For each statement below, say yes or no depending on whether it agrees with the text about Korrika, and quote the words from that text that decide it.
(a) Korrika is held every year.
(b) The 2024 relay covered 2,700 kilometres.
(c) During Franco's dictatorship, speaking Basque was prohibited in schools.

§ Given text
=== Section Start ===
Korrika (Basque for running) is a biennial event in the Basque Country that creates awareness of AEK's adult Basque language curriculum and Basque language, and is also a fund raiser; AEK is an adult education organisation for the teaching of Basque language. It is one of the largest demonstrations gathering support for a language in the world, and the longest relay race worldwide, with 2,700 kilometres in 2024, running day and night without interruption for 11 days. The Korrika is celebrated beyond its fundraising goal, encouraging, supporting and spreading the Basque language itself.

This initiative, as well as the organisation AEK itself, was founded by people concerned with the language. It takes place in spring every second year, with the 2024 Korrika being its 23rd edition.

== Background ==

The situation of the Basque language has been described as delicate, and even unsafe, in the recent past. According to a UNESCO report, the language is in danger of extinction in several geographic areas. In fact, Basque is not considered an official language in certain areas. However, this non-competitive relay race brings the whole territory together through what can be described as "a joyful and cheery atmosphere for the two weeks in which it is held".

During Franco's dictatorship (1939–1975), the Basque language underwent a rapid decline through a long period of oppression in Spain. Basque people were even punished by the Spanish police for speaking the only language they knew in public, arguing that it was a language contrary to modernization. Moreover, speaking Basque was also prohibited in schools, where children were often punished (even physically) if caught talking Basque. A majority of linguists analyzing the situation agrees that the language policies applied by Spain and France against Basque have greatly damaged the position the language shows today.
=== Section End ===
[Collection entries]
=== Section Start ===
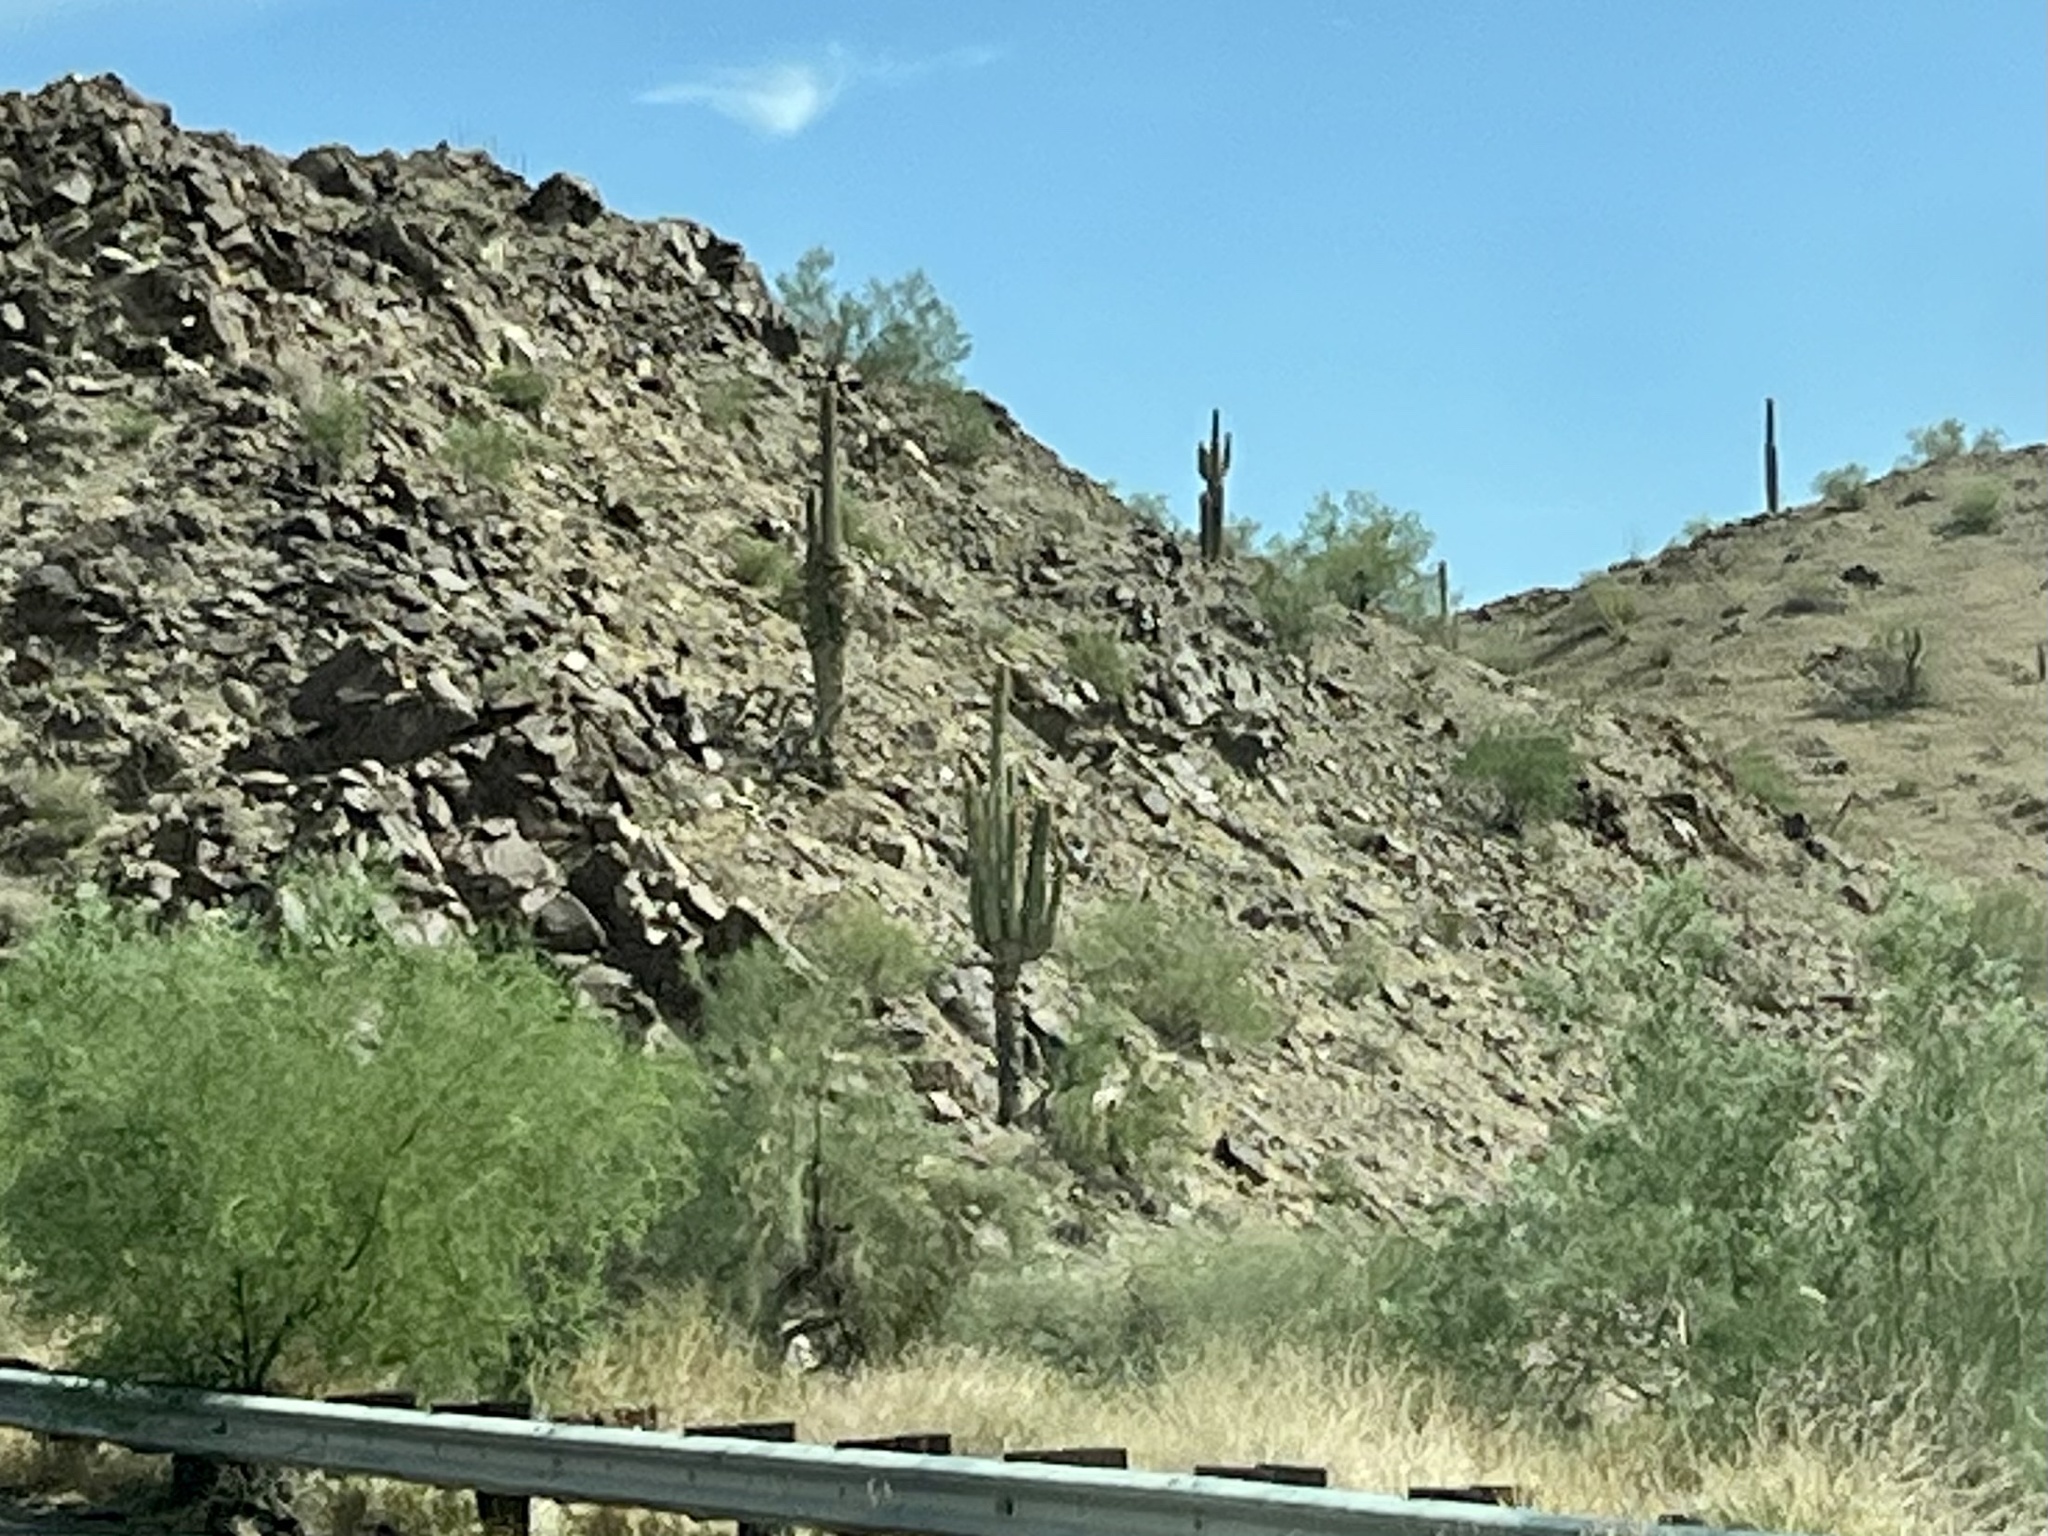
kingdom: Plantae
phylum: Tracheophyta
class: Magnoliopsida
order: Caryophyllales
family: Cactaceae
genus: Carnegiea
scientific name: Carnegiea gigantea
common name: Saguaro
=== Section End ===
§ Written response
(a) No: "It takes place in spring every second year"
(b) Yes: "with 2,700 kilometres in 2024"
(c) Yes: "speaking Basque was also prohibited in schools"